Dataset records
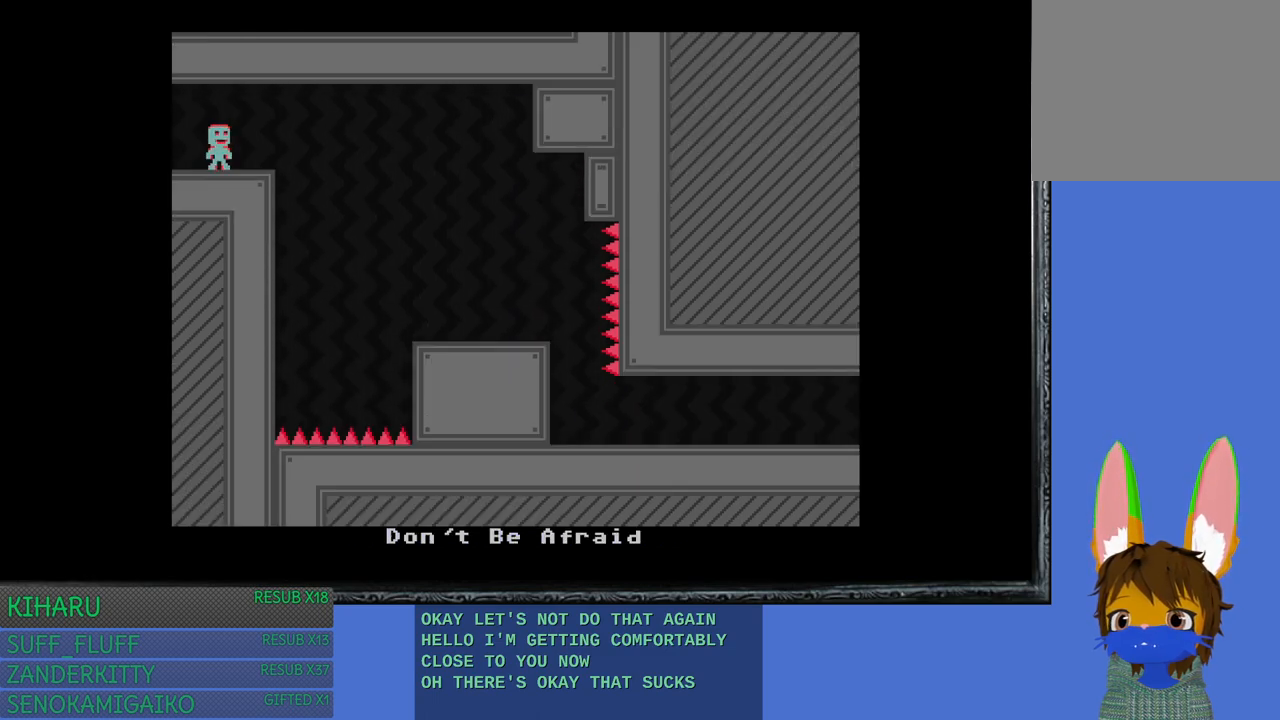
{"buttons": ["CROSS"], "left_stick": "center", "right_stick": "center", "events": [[433, "CROSS", "down"]]}
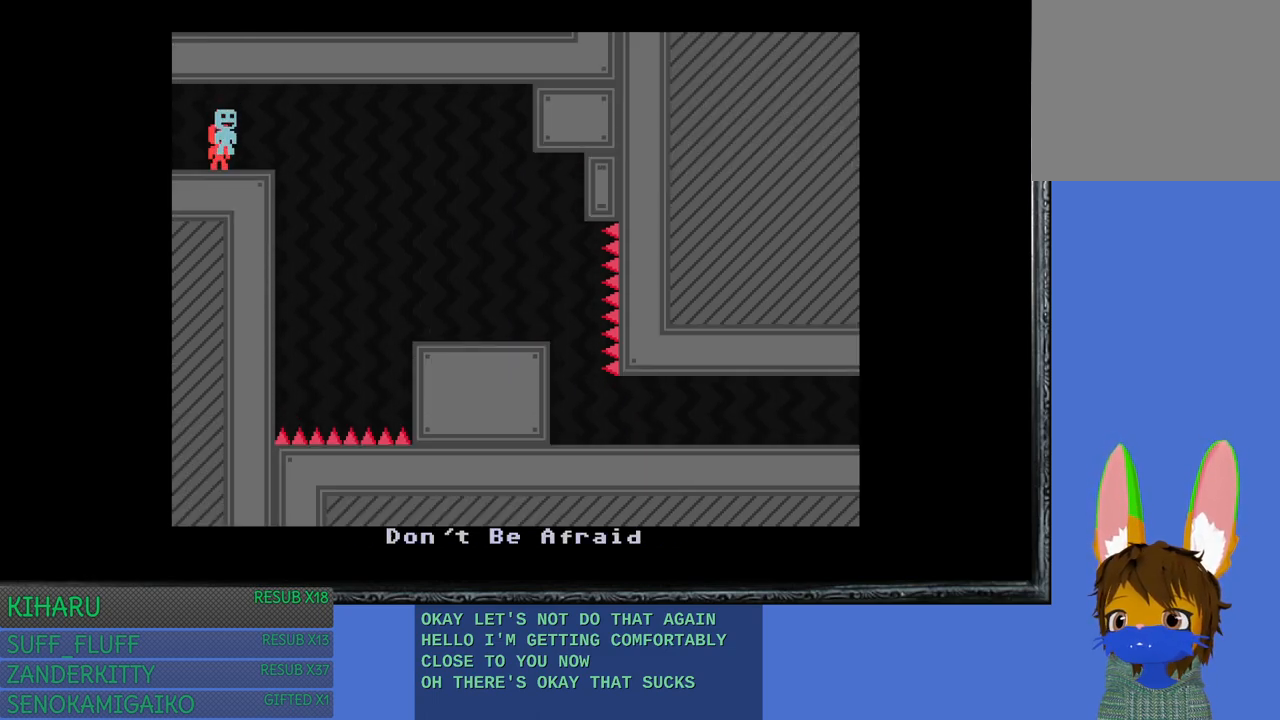
{"buttons": [], "left_stick": "right", "right_stick": "center", "events": [[33, "left_stick", "right"], [100, "CROSS", "up"]]}
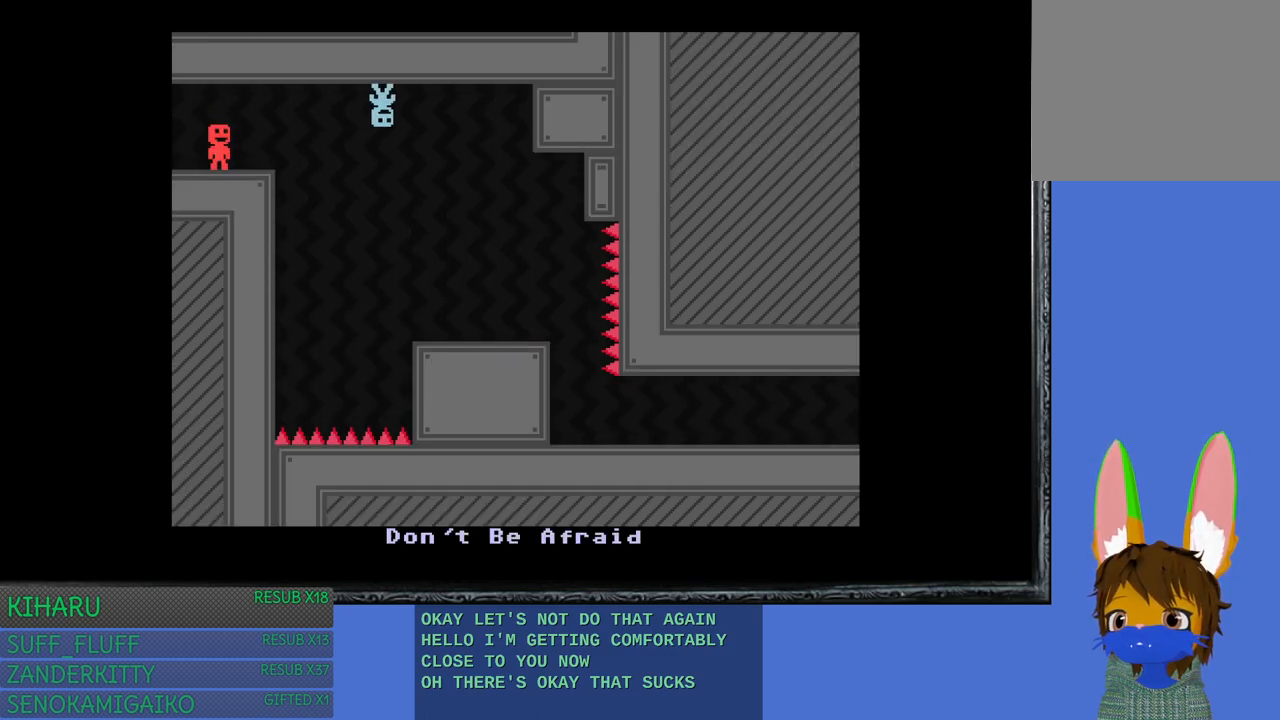
{"buttons": [], "left_stick": "right", "right_stick": "center", "events": []}
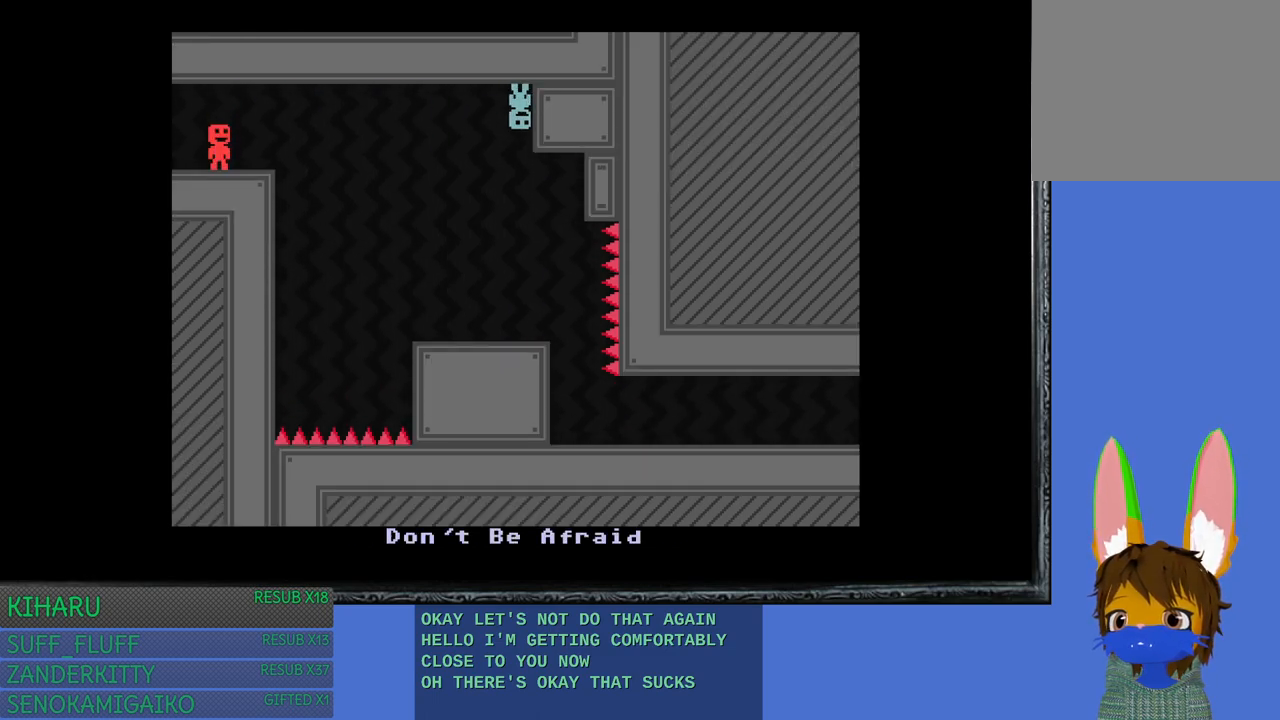
{"buttons": [], "left_stick": "center", "right_stick": "center", "events": [[117, "left_stick", "center"]]}
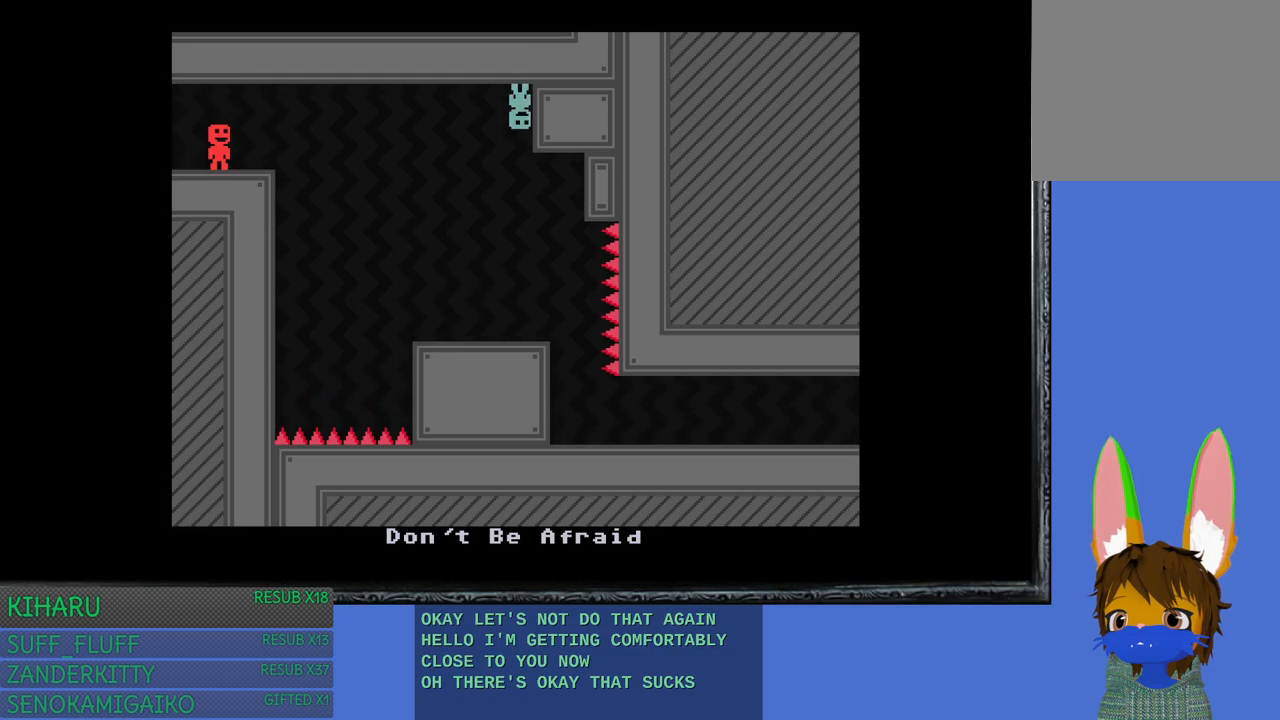
{"buttons": ["CROSS"], "left_stick": "center", "right_stick": "center", "events": [[417, "CROSS", "down"]]}
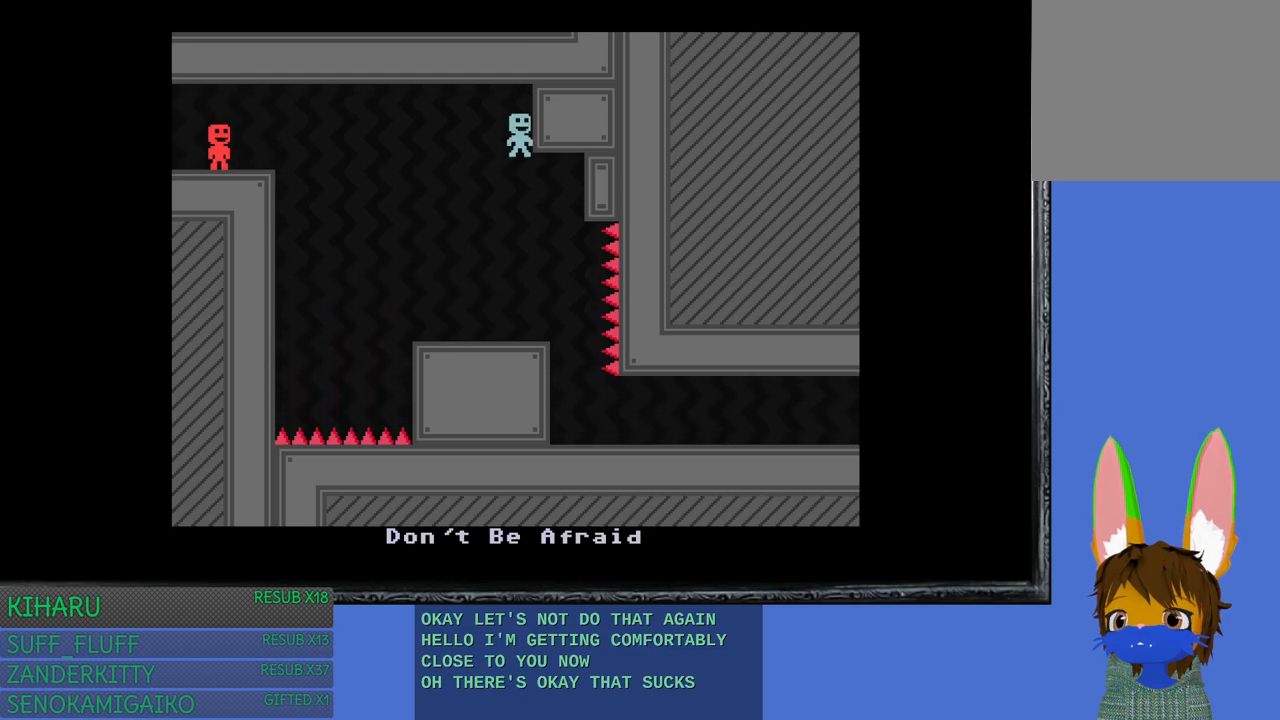
{"buttons": [], "left_stick": "center", "right_stick": "center", "events": [[33, "CROSS", "up"], [117, "left_stick", "right"], [183, "left_stick", "center"]]}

■ **What to work on**
If a record holds a picture, leave the picture out and copy the rest exactly.

■ **Answer for this exercise**
{"buttons": ["CROSS"], "left_stick": "center", "right_stick": "center", "events": [[433, "CROSS", "down"]]}
{"buttons": [], "left_stick": "right", "right_stick": "center", "events": [[33, "left_stick", "right"], [100, "CROSS", "up"]]}
{"buttons": [], "left_stick": "right", "right_stick": "center", "events": []}
{"buttons": [], "left_stick": "center", "right_stick": "center", "events": [[117, "left_stick", "center"]]}
{"buttons": ["CROSS"], "left_stick": "center", "right_stick": "center", "events": [[417, "CROSS", "down"]]}
{"buttons": [], "left_stick": "center", "right_stick": "center", "events": [[33, "CROSS", "up"], [117, "left_stick", "right"], [183, "left_stick", "center"]]}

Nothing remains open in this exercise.